::: Text block :::
Monument of National Importance
- Official name: Qutub-e-Alam's Mosque and Tomb
- Reference no.: N-GJ-47

= Qutub-e-Alam's Mosque =

Former mosque and tomb complex in Ahmedabad, Gujarat, India

Qutub-e-Alam's Mosque, or more correctly, Qutub-e-Alam's Mosque and Tomb, also known as Vatva Dargah, is a former Sufi mosque and dargah complex in the Vatva area of Ahmedabad, in the state of Gujarat, India. The structure is a Monument of National Importance.
:::
- **Directions**: Copy out the passage on Qutub-e-Alam's Mosque word for word, in full.
::: Data supplied :::
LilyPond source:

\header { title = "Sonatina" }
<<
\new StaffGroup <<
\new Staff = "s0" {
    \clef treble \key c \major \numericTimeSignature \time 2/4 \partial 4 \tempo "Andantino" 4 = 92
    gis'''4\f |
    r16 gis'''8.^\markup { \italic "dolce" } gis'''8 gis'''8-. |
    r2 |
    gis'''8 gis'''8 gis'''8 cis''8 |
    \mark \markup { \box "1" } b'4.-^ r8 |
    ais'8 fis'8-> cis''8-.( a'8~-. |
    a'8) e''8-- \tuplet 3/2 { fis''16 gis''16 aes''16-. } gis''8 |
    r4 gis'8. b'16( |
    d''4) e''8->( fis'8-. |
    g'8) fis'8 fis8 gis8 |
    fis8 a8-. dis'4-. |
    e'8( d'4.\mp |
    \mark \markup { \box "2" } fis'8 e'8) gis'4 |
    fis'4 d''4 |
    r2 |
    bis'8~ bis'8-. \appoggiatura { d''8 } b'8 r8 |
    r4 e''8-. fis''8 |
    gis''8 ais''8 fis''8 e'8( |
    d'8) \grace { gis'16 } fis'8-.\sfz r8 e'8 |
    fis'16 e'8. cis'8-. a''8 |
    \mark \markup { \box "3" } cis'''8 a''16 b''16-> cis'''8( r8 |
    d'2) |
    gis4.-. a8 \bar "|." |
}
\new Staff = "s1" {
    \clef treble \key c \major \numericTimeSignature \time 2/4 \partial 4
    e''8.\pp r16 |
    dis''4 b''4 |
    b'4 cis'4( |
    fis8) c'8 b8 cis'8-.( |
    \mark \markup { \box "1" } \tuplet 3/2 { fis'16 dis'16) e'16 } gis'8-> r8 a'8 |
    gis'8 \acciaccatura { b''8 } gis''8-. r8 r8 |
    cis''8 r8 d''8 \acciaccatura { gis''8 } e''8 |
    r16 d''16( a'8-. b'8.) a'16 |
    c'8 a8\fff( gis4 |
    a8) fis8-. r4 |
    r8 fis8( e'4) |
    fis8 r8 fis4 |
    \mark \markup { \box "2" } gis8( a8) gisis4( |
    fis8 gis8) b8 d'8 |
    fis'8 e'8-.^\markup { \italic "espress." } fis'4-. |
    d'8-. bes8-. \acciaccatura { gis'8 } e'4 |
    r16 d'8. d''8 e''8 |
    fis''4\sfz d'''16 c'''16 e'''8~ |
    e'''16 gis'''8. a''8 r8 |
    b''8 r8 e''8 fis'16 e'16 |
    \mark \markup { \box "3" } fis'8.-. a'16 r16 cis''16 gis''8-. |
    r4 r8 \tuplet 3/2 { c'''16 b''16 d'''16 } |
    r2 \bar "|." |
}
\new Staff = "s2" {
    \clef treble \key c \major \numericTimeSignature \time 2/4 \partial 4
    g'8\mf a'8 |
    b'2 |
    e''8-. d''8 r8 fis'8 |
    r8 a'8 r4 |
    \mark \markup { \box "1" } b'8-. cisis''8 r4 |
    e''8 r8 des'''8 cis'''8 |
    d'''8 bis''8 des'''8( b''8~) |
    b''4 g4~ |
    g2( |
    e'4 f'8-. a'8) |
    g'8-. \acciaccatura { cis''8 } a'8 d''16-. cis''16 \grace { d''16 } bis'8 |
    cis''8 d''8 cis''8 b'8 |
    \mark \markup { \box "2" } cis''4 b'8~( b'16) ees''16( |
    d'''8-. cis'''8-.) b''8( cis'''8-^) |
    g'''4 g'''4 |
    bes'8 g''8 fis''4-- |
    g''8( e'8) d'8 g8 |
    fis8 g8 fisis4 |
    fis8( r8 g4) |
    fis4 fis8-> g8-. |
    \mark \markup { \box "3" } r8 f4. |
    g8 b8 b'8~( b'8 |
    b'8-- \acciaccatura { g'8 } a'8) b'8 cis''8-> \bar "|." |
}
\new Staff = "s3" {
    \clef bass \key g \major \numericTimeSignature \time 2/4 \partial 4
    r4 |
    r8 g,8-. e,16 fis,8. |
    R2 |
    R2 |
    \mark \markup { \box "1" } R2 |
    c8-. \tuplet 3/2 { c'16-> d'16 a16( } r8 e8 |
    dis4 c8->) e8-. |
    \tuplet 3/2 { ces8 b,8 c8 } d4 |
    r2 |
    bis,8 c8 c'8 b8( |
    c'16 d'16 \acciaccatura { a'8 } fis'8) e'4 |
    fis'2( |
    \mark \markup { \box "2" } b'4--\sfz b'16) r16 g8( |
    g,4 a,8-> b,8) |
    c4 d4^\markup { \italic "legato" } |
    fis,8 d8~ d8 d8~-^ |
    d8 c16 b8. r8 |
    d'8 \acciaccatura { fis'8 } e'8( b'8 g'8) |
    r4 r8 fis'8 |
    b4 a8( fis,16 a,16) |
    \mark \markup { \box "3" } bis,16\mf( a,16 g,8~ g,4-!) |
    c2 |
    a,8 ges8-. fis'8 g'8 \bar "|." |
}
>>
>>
:::
- **Written answer**:
Monument of National Importance
- Official name: Qutub-e-Alam's Mosque and Tomb
- Reference no.: N-GJ-47

= Qutub-e-Alam's Mosque =

Former mosque and tomb complex in Ahmedabad, Gujarat, India

Qutub-e-Alam's Mosque, or more correctly, Qutub-e-Alam's Mosque and Tomb, also known as Vatva Dargah, is a former Sufi mosque and dargah complex in the Vatva area of Ahmedabad, in the state of Gujarat, India. The structure is a Monument of National Importance.